_Dataset_.
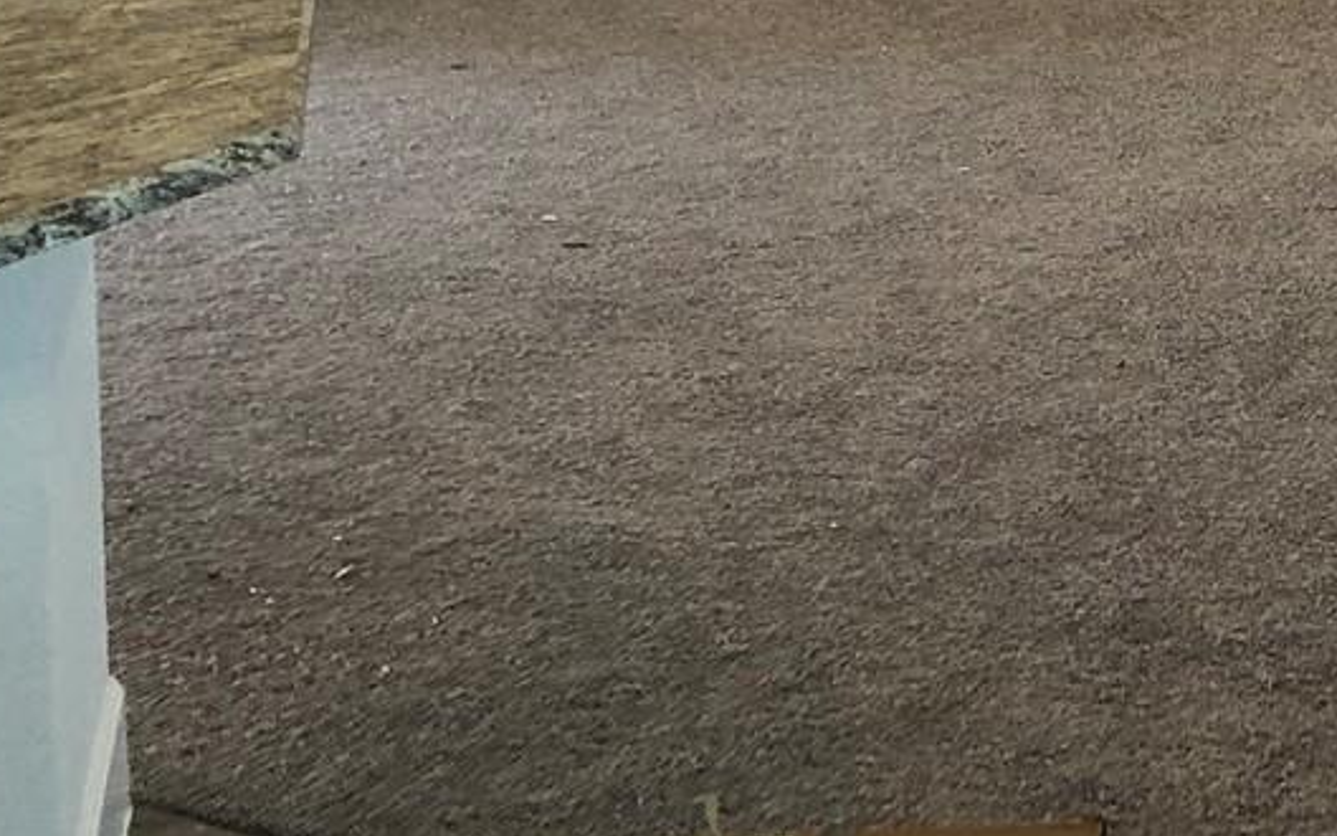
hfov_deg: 21.3
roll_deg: +2.3
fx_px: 3279
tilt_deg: -4.9
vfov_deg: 13.2
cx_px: 1626
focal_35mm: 90
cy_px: -633
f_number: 1.8
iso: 40
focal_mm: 3.99
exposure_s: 1/30
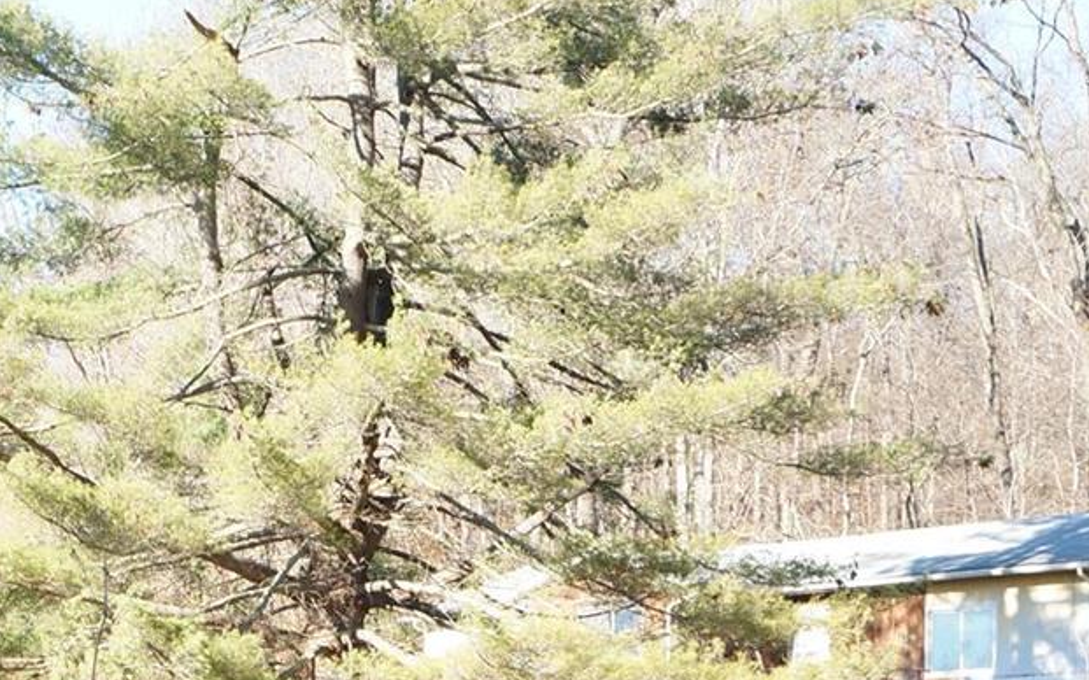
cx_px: 137
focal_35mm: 118
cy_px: 813
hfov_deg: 17.4
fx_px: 3502
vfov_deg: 10.9
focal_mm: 30
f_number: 5.6
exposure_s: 1/160
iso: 200
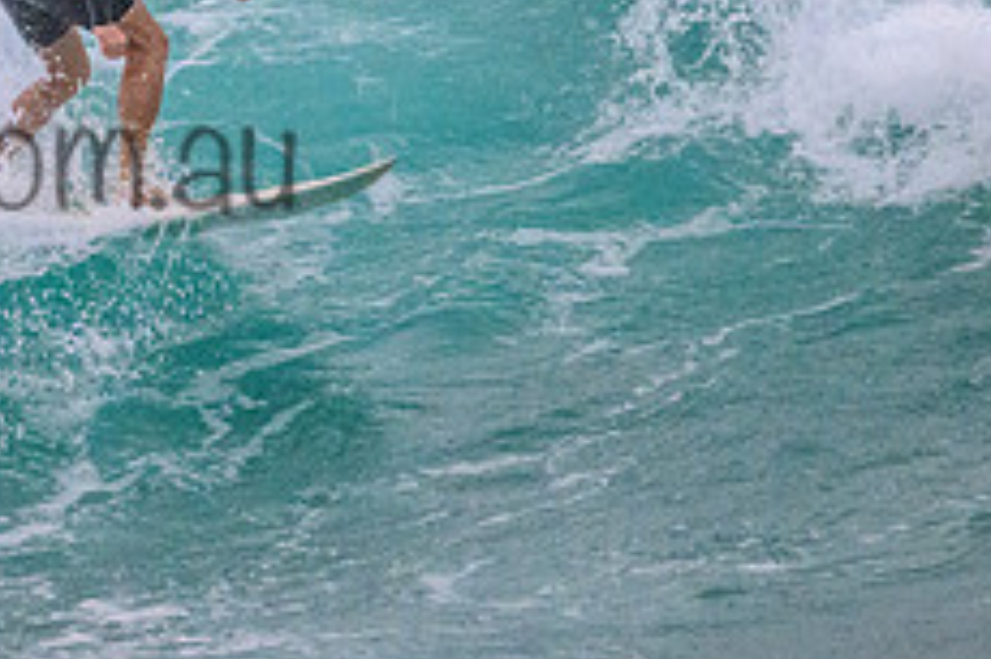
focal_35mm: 1621
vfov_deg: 0.8
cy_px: 58
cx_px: -75
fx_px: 44589
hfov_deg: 1.3
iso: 8000
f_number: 11
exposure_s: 1/2000
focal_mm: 600
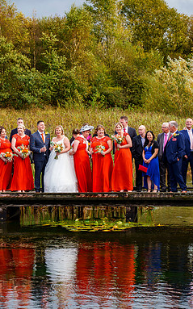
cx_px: 16
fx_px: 1036
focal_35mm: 123
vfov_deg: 17.0
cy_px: 146
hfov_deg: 10.6
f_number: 4.5
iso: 250
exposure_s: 1/400
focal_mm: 75
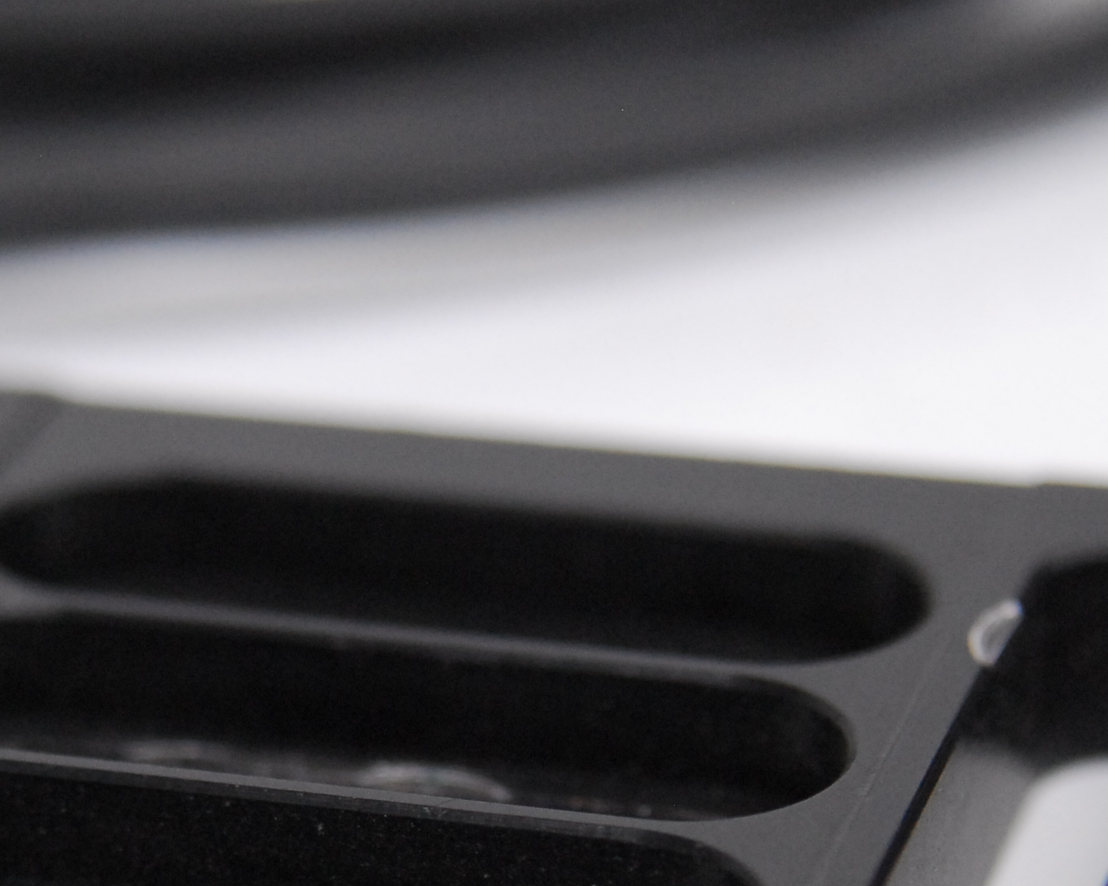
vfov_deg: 6.6
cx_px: 249
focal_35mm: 233
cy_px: 795
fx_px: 7641
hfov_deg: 8.3
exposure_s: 1/125
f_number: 3.8
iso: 800
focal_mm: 60
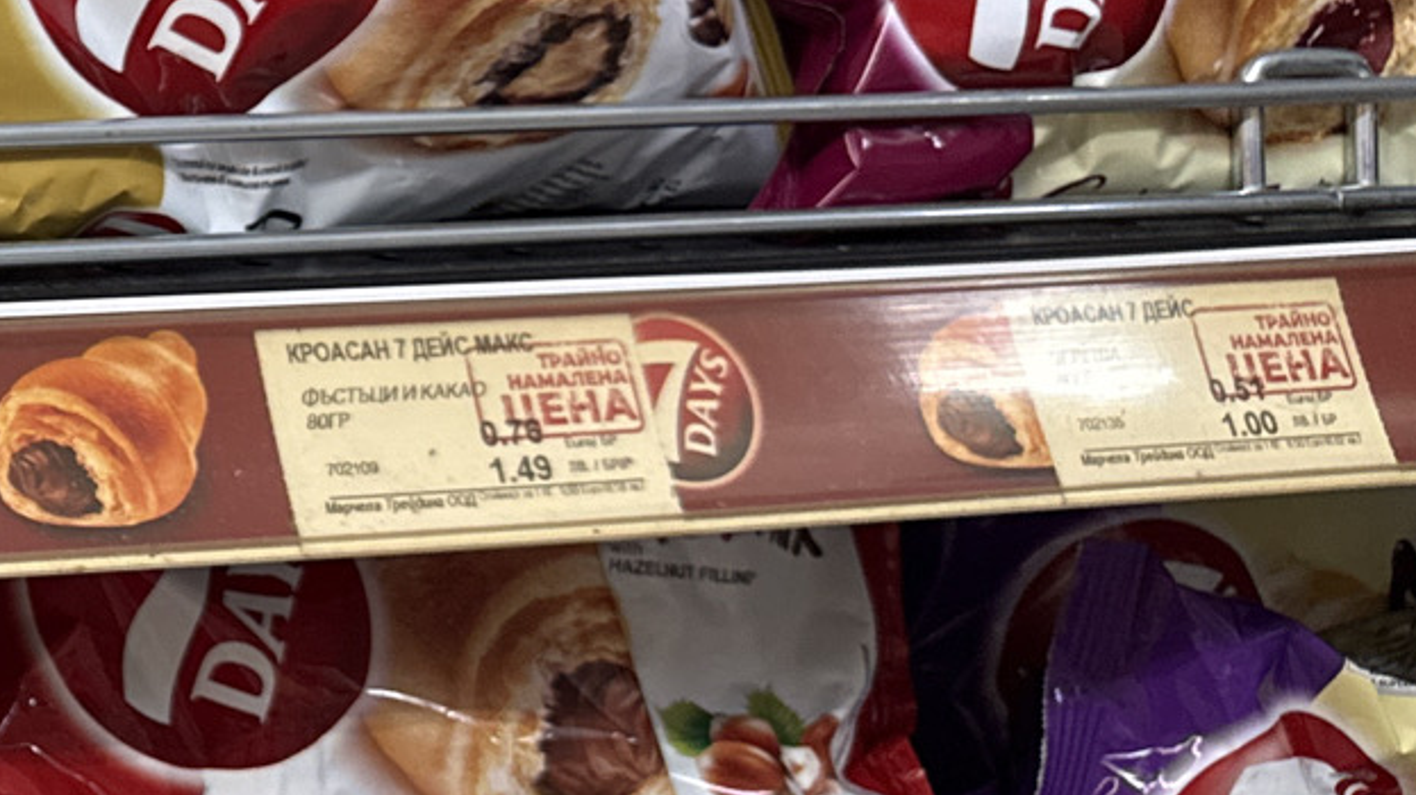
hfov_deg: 21.0
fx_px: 3153
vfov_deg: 14.3
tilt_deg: -12.2
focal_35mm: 84
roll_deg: -0.9
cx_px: -768
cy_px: 211
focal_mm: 6.76
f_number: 1.78
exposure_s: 1/100
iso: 200
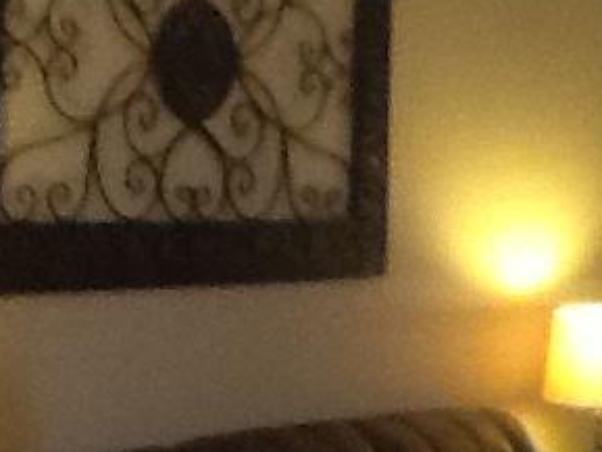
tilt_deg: +1.2
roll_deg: -1.2
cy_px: 127
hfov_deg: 12.8
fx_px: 2540
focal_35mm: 146
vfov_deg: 10.2
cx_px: 894
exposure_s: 1/33
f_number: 2.4
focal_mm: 2.03
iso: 160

_Task directions_. Since the pictures are not wanted, transcribe the rest of the listing above exactly.

_Worked solution_.
hfov_deg: 21.3
roll_deg: +2.3
fx_px: 3279
tilt_deg: -4.9
vfov_deg: 13.2
cx_px: 1626
focal_35mm: 90
cy_px: -633
f_number: 1.8
iso: 40
focal_mm: 3.99
exposure_s: 1/30
cx_px: 137
focal_35mm: 118
cy_px: 813
hfov_deg: 17.4
fx_px: 3502
vfov_deg: 10.9
focal_mm: 30
f_number: 5.6
exposure_s: 1/160
iso: 200
focal_35mm: 1621
vfov_deg: 0.8
cy_px: 58
cx_px: -75
fx_px: 44589
hfov_deg: 1.3
iso: 8000
f_number: 11
exposure_s: 1/2000
focal_mm: 600
cx_px: 16
fx_px: 1036
focal_35mm: 123
vfov_deg: 17.0
cy_px: 146
hfov_deg: 10.6
f_number: 4.5
iso: 250
exposure_s: 1/400
focal_mm: 75
vfov_deg: 6.6
cx_px: 249
focal_35mm: 233
cy_px: 795
fx_px: 7641
hfov_deg: 8.3
exposure_s: 1/125
f_number: 3.8
iso: 800
focal_mm: 60
hfov_deg: 21.0
fx_px: 3153
vfov_deg: 14.3
tilt_deg: -12.2
focal_35mm: 84
roll_deg: -0.9
cx_px: -768
cy_px: 211
focal_mm: 6.76
f_number: 1.78
exposure_s: 1/100
iso: 200
tilt_deg: +1.2
roll_deg: -1.2
cy_px: 127
hfov_deg: 12.8
fx_px: 2540
focal_35mm: 146
vfov_deg: 10.2
cx_px: 894
exposure_s: 1/33
f_number: 2.4
focal_mm: 2.03
iso: 160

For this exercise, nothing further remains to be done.